I am very fortunate to live only a few miles from Westonbirt Arboretum in Gloucestershire, so I am able to spend much of my spare time walking there, doing what the Japanese call ‘shinrinyoku’ or ‘forest bathing’. Soaking up the atmosphere, enjoying being amongst the trees and hopefully reaping the health benefits associated with this activity.
However, as well as enjoying the walk through the trees, I also use the arboretum as a resource, because it is here that you can see trees at their mature height and spread. This is extremely useful when making decisions about what tree species is appropriate for the space allocated to it in a design and how it will fill that space in years to come.
Leaf colour through the seasons, leaf shape and distribution, density of canopy, colour and texture of bark, how one tree looks against the back drop of another, can all be observed and noted while strolling through the arboretum
It is something that cannot be underestimated when selecting trees for your garden. The importance of knowing how big it will become over ten, twenty, thirty years.

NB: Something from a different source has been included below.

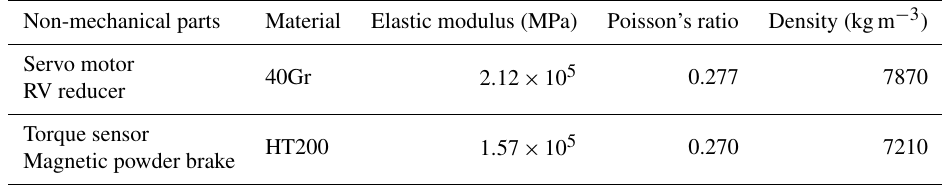
Table 1. Material parameters of non-mechanical parts of the transmission system.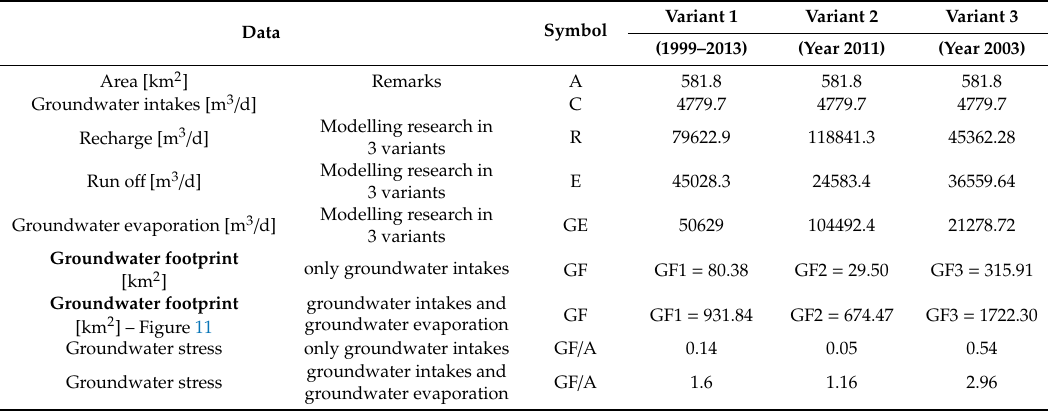
Table 5. Groundwater footprint, groundwater stress in variant 1–3.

Some people think that trees should be treated like other plants in the garden, once it has outgrown its space you just remove it and replace it with another. Personally, I do not think it is as simple as that. Trees fill a space in a much more permanent way than any shrub or herbaceous plant, so it is not that easy to just cut down and replace it, never mind the shear cost of doing so. What’s more, is it is so unnecessary, if the right tree had been chosen in the first place.
Certainly some tree species tolerate being contained in a space by practices such as pollarding and pleaching. But, for those that do not, surely it makes sense to choose the right tree for the right place from the beginning, rather than trying to put a ‘square peg in a round hole’ and force it to fit.